Recently got a Canon xsi. I also alrdy have a Nikon D50. I've always LOOOVED photos that are wide angle and with the sight distortion look to them. I've read reviews on lenses and the comments that most reviews state, is that the lens doesn't have much distortion to them. Which I'm assume that's what people are glad to hear and seem to want(no distortion) but I Do!
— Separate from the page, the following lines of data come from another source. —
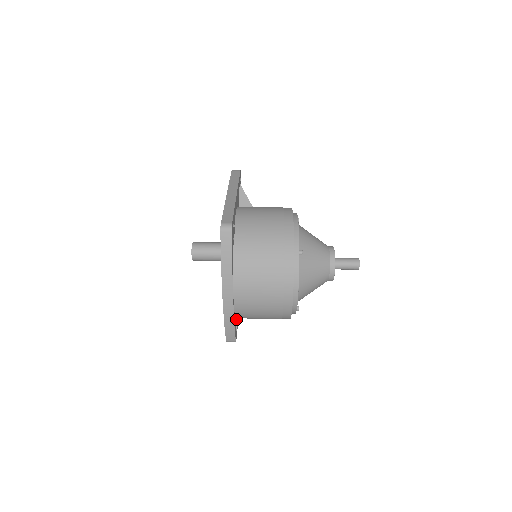
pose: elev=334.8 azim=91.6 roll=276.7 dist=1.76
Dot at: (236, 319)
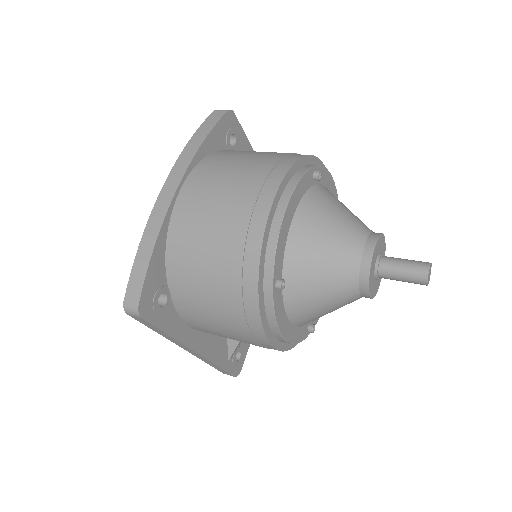
Dot at: (166, 286)
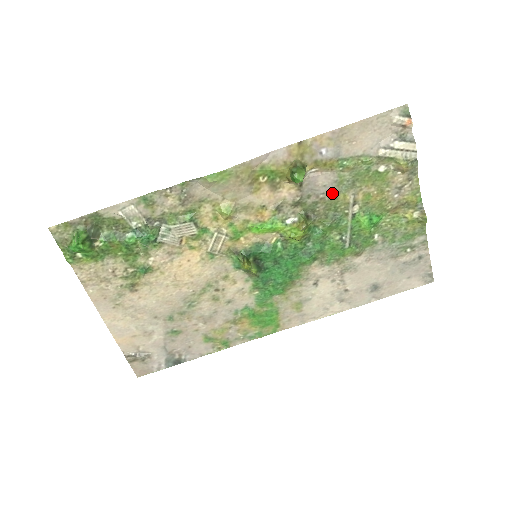
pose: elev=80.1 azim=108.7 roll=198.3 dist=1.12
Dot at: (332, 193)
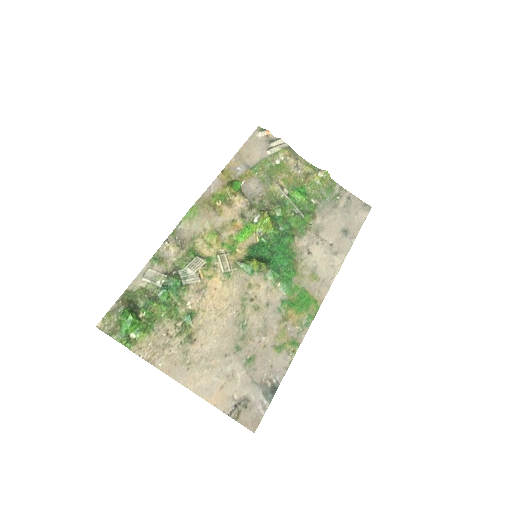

Does anyone know which is the least inexpensive Wide Angle Lens to get for a Canon xsi and/or Nikon D5? Thanks so Much.


----------



## 480sparky (Jan 13, 2012)

Until you get into fisheye lenes, makers tend to eliminate as much distortion as possible.


----------



## mjhoward (Jan 13, 2012)

All UWA lenses will have that distortion that you like if you shoot with your subject very close to the lens.  If your subject is far away, the distortion on a lot of modern lenses is very small and in a lot of cases un-noticeable.  If you want distortion regardless of the subject distance, perhaps you want a fisheye lens.  These are not cheap though being specialty lenses.  I think the cheapest one you'll find is around $600 new, running up to ~$1,500 for Canon's fisheye lens (which is a zoom fisheye).


----------



## MichaelH (Jan 13, 2012)

Canon's EF-S 10-22mm f/3.5-5.6, Tokina 11-16 f/2.8, and the sigma 10-20mm f/3.5 are the offerings off the top of my head for the Canon. All three are great lenses.


----------



## analog.universe (Jan 13, 2012)

There are many types of distortion...  do you mean actual perspective distortion, just cause it's wide?  Or a lens that doesn't render straight lines straight.

A fisheye is the ideal ultra wide distorted lens, but as mentioned they can be expensive.  Samyang 14mm f/2.8 is cheap ($300ish?) and distorts a solid amount (despite trying not to).


----------



## mjhoward (Jan 13, 2012)

Ok, now can there really be 2 Michael H's on one forum???


----------



## OcLove (Jan 13, 2012)

Thanks you guys.  but actually I'm not a fan of the While Fish eye distortion. I'm mainly referring to those "Almost Pulled in to the pic, vacuum like, sucked in distorted look." or even the ones where the walls seem to be angled differencing cuz of the distortion. And ya I think the least inexpensive will run about 6bills plus.  Thanks for the info.


----------